By John David Dyche
Most of the post-Fancy Farm media buzz is about the 2014 U. S. Senate race. There will be fifteen months of relentless, mind-numbing negativity until that contest concludes next November.
The next most important story from the annual Graves County gathering concerns the potential Republican field for the 2015 race for Governor. The GOP got a glimpse of potential foes, or possibly a ticket, for that tilt.
The appearance of former Louisville councilman and mayoral candidate Hal Heiner at Fancy Farm caught some Republicans off guard, as did his apparent interest in the gubernatorial race. Although he has been working for charter schools and educational reform since losing a close election for mayor in 2010, last weekend marked Heiner's very welcome return to the realm of elective politics.
Heiner is as good a guy and as high quality a public servant as one can hope to meet in the rough and tumble arena of modern politics. The campaign that he and the victorious Democrat, Greg Fischer, waged for Louisville's leadership post was perhaps the best for any major Kentucky office in a very long time.
The duo debated frequently and in various formats, focused on the substantive issues, and stayed positive (at least up until the campaign's very end). In an interview at Fancy Farm with Jonathan Meador posted on WFPL radio's website, Heiner showed his considerable class by acknowledging that Fischer has done a good job in a lot of ways.
Heiner admitted giving "a certain level of consideration" to the gubernatorial race because of "concern for the direction of Frankfort." He cites Kentucky's declining credit rating and refusal to make needed education reforms as reasons.
But Heiner, a realist, had to be impressed by Agriculture Commissioner James Comer's performance at Fancy Farm. Comer did everything but formally declare for the Governor's race and got good bipartisan reviews (many of which he apparently spent the ride home from the Jackson Purchase re-tweeting on Twitter).
Despite his many assets, financial and otherwise, Heiner is from Louisville, has little name recognition across the commonwealth, and has never run a statewide race. Comer, on the other hand, hails from rural Kentucky, did good service in the General Assembly, won a landslide victory for Agriculture Commissioner, and has distinguished himself in that office.
Comer has amassed lots of allies in both parties and not just through his efforts to legalize the growing of industrial hemp. He is fluent in the language of ordinary Kentuckians.

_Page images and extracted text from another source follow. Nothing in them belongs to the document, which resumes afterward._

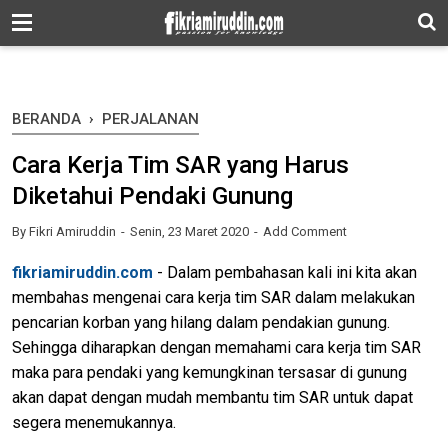
-->
BERANDA
›
PERJALANAN
Cara Kerja Tim SAR yang Harus
Diketahui Pendaki Gunung
By
Fikri Amiruddin
Senin, 23 Maret 2020
Add Comment
fikriamiruddin.com
- Dalam pembahasan kali ini kita akan
membahas mengenai cara kerja tim SAR dalam melakukan
pencarian korban yang hilang dalam pendakian gunung.
Sehingga diharapkan dengan memahami cara kerja tim SAR
maka para pendaki yang kemungkinan tersasar di gunung
akan dapat dengan mudah membantu tim SAR untuk dapat
segera menemukannya.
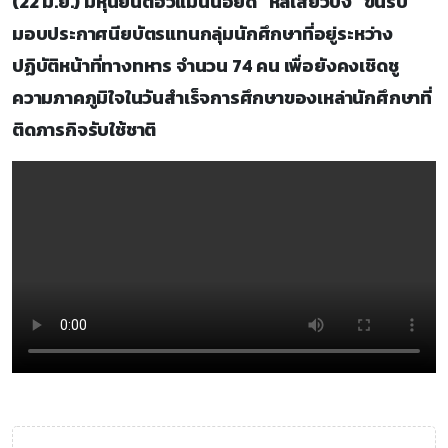
(22 มิ.ย.) มีหุ่นยนต์ฮิวแมนนอยด์ "หลี่เสี่ยวปิง" ขึ้นรับ
มอบประกาศนียบัตรแทนกลุ่มนักศึกษาที่อยู่ระหว่าง
ปฏิบัติหน้าที่ทางทหาร จำนวน 74 คน เพื่อยังคงเชิดชู
ความภาคภูมิใจในวันสำเร็จการศึกษาของเหล่านักศึกษาที่
ติดภารกิจรับใช้ชาติ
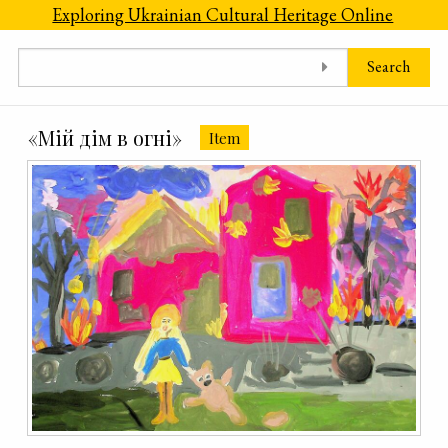
Skip to main content
Exploring Ukrainian Cultural Heritage Online
Search
«Мій дім в огні»
Item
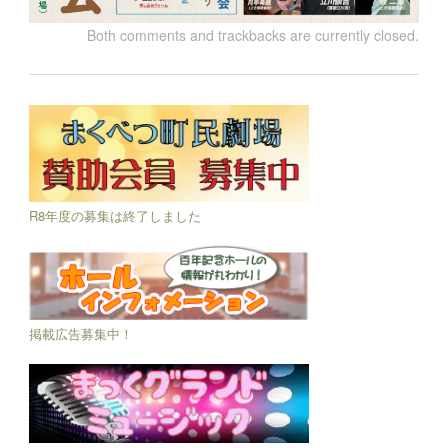
Both comments and trackbacks are currently closed.
R8年度の募集は終了しました
掲載広告募集中！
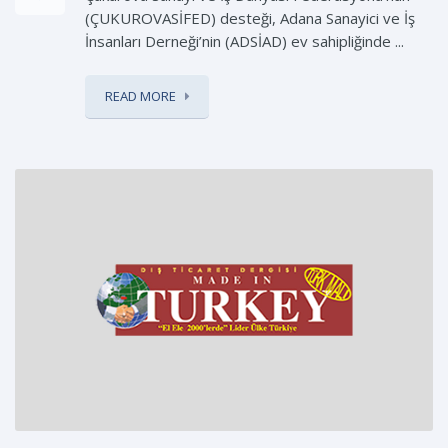
(ÇUKUROVASİFED) desteği, Adana Sanayici ve İş
İnsanları Derneği’nin (ADSİAD) ev sahipliğinde ...
READ MORE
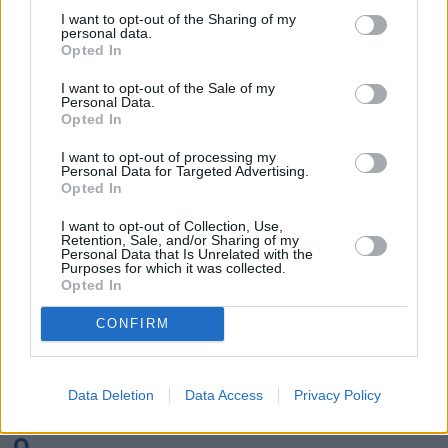
K
I want to opt-out of the Sharing of my
personal data.
Opted In
Kairo
Koh Samui
I want to opt-out of the Sale of my
Personal Data.
L
Opted In
I want to opt-out of processing my
Lanzarote
Larnaka
Lefkas
Linköping
Personal Data for Targeted Advertising.
Opted In
Los Angeles
Lund
I want to opt-out of Collection, Use,
M
Retention, Sale, and/or Sharing of my
Personal Data that Is Unrelated with the
Purposes for which it was collected.
Mangalia
Marseille
Melbourne
Menorca
Opted In
Mexico City
Miami
CONFIRM
N
Data Deletion
Data Access
Privacy Policy
New York
Norrköping
O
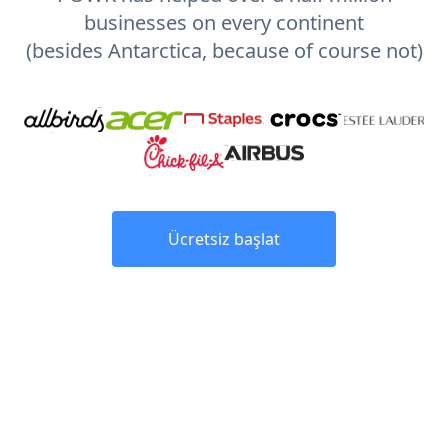
businesses on every continent
(besides Antarctica, because of course not)
Ücretsiz başlat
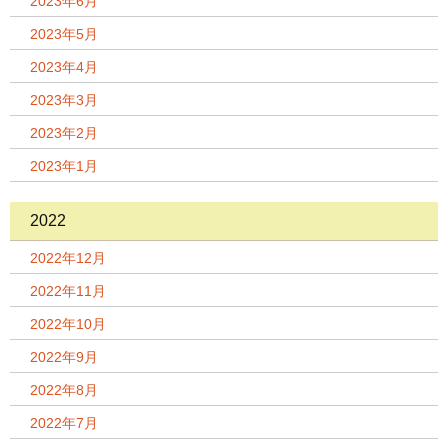
2023年6月
2023年5月
2023年4月
2023年3月
2023年2月
2023年1月
2022
2022年12月
2022年11月
2022年10月
2022年9月
2022年8月
2022年7月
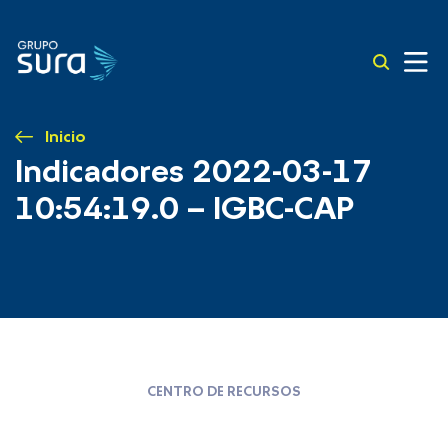
Inicio
Indicadores 2022-03-17
10:54:19.0 – IGBC-CAP
CENTRO DE RECURSOS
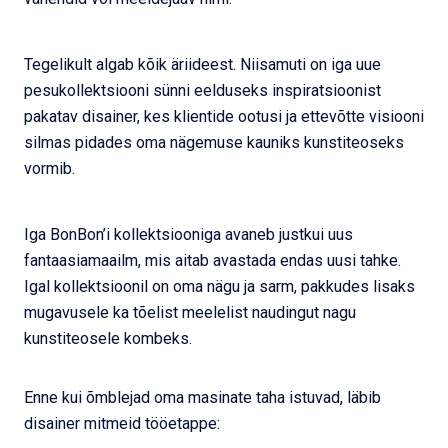
Tegelikult algab kõik äriideest. Niisamuti on iga uue
pesukollektsiooni sünni eelduseks inspiratsioonist
pakatav disainer, kes klientide ootusi ja ettevõtte visiooni
silmas pidades oma nägemuse kauniks kunstiteoseks
vormib.
Iga BonBon’i kollektsiooniga avaneb justkui uus
fantaasiamaailm, mis aitab avastada endas uusi tahke.
Igal kollektsioonil on oma nägu ja sarm, pakkudes lisaks
mugavusele ka tõelist meelelist naudingut nagu
kunstiteosele kombeks.
Enne kui õmblejad oma masinate taha istuvad, läbib
disainer mitmeid tööetappe:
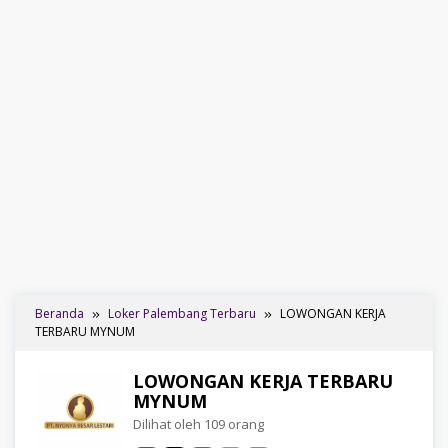
Beranda
Loker Palembang Terbaru
LOWONGAN KERJA
TERBARU MYNUM
LOWONGAN KERJA TERBARU
MYNUM
Dilihat oleh 109 orang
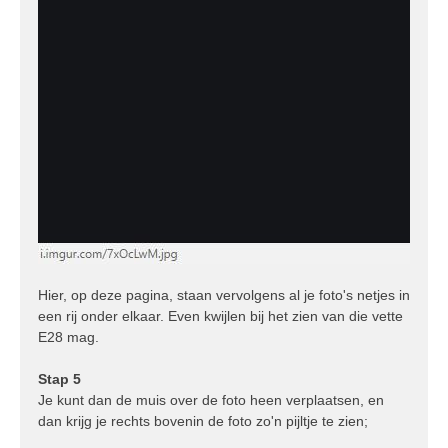
Hier, op deze pagina, staan vervolgens al je foto's netjes in
een rij onder elkaar. Even kwijlen bij het zien van die vette
E28 mag.
Stap 5
Je kunt dan de muis over de foto heen verplaatsen, en
dan krijg je rechts bovenin de foto zo'n pijltje te zien;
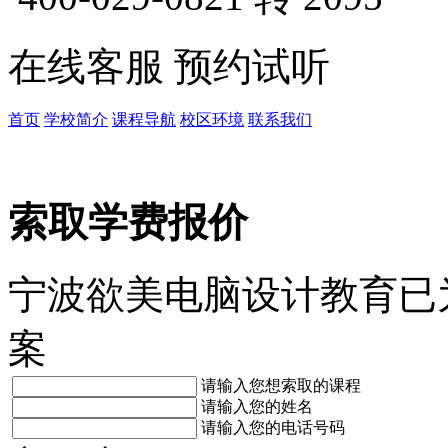
在线客服
预约试听
首页
学校简介
课程导航
校区环境
联系我们
索取学费报价
宁波欲美电脑设计教育已
案
请输入您想索取的课程
请输入您的姓名
请输入您的电话号码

Perhaps most exciting to Republicans, his Fancy Farm talking points included references to bold leadership and new ideas. Both things are on display in other states with Republican governors, but are altogether absent in the sclerotic, status quo administration of the current Governor, Democrat Steve Beshear.
Some see Heiner as a potential sidekick to Comer on a ticket, but someone with his impressive policy chops would have to be assured of a really meaningful role in the administration to leave private life for the second slot. Running mates have posed problems for the GOP in recent years, but Heiner was vetted in his mayoral campaign and is light years of ability beyond the party's last Lieutenant Governor nominee, the disgraced Richie Farmer (whose Agriculture Departmental mess Comer cleaned up).
While Kentucky has elected only one person from Jefferson County as Governor in over a century, being from the state's largest county could be an asset in the second spot, especially if the Democrats nominate Attorney General Jack Conway, also Louisvillian, for Governor. Having Heiner on the ticket could help Comer minimize the margin of defeat there while he rolls up offsetting votes in the rest of the state.
Other Republicans, including some who harbor various reservations about Comer, would reverse the order on the GOP ticket. Too bad Kentucky's current slating law does not allow primary rivals to pair up for the general election.
Bluegrass State Republicans will be asking themselves which of these impressive men stands the best chance of winning; which would be the best Governor if he did win; and is either of them willing to join the other on a ticket for the greater good of the common conservative cause of a better, more prosperous Kentucky. Unsuccessful 2011 candidate Phil Moffett also figures into the conversation, but with Heiner's expression of interest it becomes harder to see where.
In either order, the combined last names of Comer and Heiner do not exactly roll off the tongue like poetry, but the sound of them together would be music to the ears of Republicans. The twosome has plenty of time to consider forming a GOP Dream Team in 2015.